A British engineer based in Beijing captured on film a cloud of smog descending on the Chinese capital. The video clip, posted by Chas Pope Sunday on Twitter, shows a busy urban neighborhood being engulfed in air pollution during a 20 minute span.
The past few weeks have been especially bad in Beijing, according to the New York Times. On Dec. 16, government officials declared a red alert for the city, the most severe warning in a four-tier system.
According to Treehugger, there was a big bump in the PM10 air quality index when the video was being shot, as noted by the red arrow in the image below. The reading of 391 was at levels considered "hazardous" by the U.S. government.

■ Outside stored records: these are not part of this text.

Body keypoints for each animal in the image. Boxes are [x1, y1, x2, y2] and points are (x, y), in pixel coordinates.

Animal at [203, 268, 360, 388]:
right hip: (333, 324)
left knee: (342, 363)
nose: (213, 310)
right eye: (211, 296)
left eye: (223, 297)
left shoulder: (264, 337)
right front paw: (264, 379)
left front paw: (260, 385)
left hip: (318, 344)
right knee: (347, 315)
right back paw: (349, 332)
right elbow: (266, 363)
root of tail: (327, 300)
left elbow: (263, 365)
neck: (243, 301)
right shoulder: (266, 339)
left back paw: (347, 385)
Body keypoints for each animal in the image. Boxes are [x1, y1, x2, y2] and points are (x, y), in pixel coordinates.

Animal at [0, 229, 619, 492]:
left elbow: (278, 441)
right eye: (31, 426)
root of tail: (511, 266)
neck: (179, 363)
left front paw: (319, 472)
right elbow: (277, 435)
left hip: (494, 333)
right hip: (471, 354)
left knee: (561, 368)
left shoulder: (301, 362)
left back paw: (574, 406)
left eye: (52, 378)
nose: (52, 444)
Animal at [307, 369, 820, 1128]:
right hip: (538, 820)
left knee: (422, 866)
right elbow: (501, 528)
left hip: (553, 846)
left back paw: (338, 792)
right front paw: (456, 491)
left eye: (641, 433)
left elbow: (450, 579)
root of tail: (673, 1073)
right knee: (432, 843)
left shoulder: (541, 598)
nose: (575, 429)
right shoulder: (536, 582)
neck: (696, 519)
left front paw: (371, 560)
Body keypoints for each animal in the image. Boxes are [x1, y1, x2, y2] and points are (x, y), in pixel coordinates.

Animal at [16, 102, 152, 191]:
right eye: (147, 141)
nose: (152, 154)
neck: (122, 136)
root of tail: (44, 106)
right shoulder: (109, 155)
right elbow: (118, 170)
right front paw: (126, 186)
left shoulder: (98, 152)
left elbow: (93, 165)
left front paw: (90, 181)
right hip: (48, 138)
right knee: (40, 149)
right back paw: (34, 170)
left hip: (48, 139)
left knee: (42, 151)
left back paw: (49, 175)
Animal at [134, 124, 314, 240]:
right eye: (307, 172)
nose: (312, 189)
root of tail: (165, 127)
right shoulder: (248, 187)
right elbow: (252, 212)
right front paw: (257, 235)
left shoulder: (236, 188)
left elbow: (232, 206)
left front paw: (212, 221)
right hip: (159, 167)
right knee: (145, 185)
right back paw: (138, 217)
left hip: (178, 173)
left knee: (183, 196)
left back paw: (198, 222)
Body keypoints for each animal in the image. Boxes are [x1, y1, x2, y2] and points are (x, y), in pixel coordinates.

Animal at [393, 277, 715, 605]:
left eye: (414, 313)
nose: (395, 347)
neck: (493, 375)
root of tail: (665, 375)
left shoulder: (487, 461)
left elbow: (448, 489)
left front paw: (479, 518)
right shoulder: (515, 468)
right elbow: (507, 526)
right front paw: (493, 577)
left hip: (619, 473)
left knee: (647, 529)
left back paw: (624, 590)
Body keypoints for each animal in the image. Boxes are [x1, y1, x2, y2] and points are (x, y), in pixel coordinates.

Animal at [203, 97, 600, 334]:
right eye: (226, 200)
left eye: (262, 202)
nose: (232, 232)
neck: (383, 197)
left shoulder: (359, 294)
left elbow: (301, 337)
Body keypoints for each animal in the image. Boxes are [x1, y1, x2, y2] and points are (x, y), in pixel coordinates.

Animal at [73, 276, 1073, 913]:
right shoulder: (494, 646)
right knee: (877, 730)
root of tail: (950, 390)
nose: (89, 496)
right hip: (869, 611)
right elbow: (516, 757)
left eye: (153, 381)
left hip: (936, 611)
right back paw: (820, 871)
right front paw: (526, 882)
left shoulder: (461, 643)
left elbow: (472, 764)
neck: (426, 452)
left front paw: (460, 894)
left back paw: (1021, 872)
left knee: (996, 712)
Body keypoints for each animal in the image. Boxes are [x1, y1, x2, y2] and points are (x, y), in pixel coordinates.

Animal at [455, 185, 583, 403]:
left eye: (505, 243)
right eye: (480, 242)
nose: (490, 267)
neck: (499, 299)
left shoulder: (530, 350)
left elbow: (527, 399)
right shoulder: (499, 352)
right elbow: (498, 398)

As EcoWatch previously reported, more than 90 percent of people on the planet live in places where air pollution levels are dangerously high, and millions of people are dying as a result of the exposure. According to David Suzuki, "Beijing's 21-million residents live in a toxic fog of particulate matter, ozone, sulphur dioxide, mercury, cadmium, lead and other contaminants, mainly caused by factories and coal burning." Toxic smog puts cancer as a leading cause of death in China.
According to Bloomberg, "air pollution is killing an average of 4,000 people a day in China," accounting for 17 percent of all Chinese deaths each year. Researchers cited coal-burning as the likely principal cause.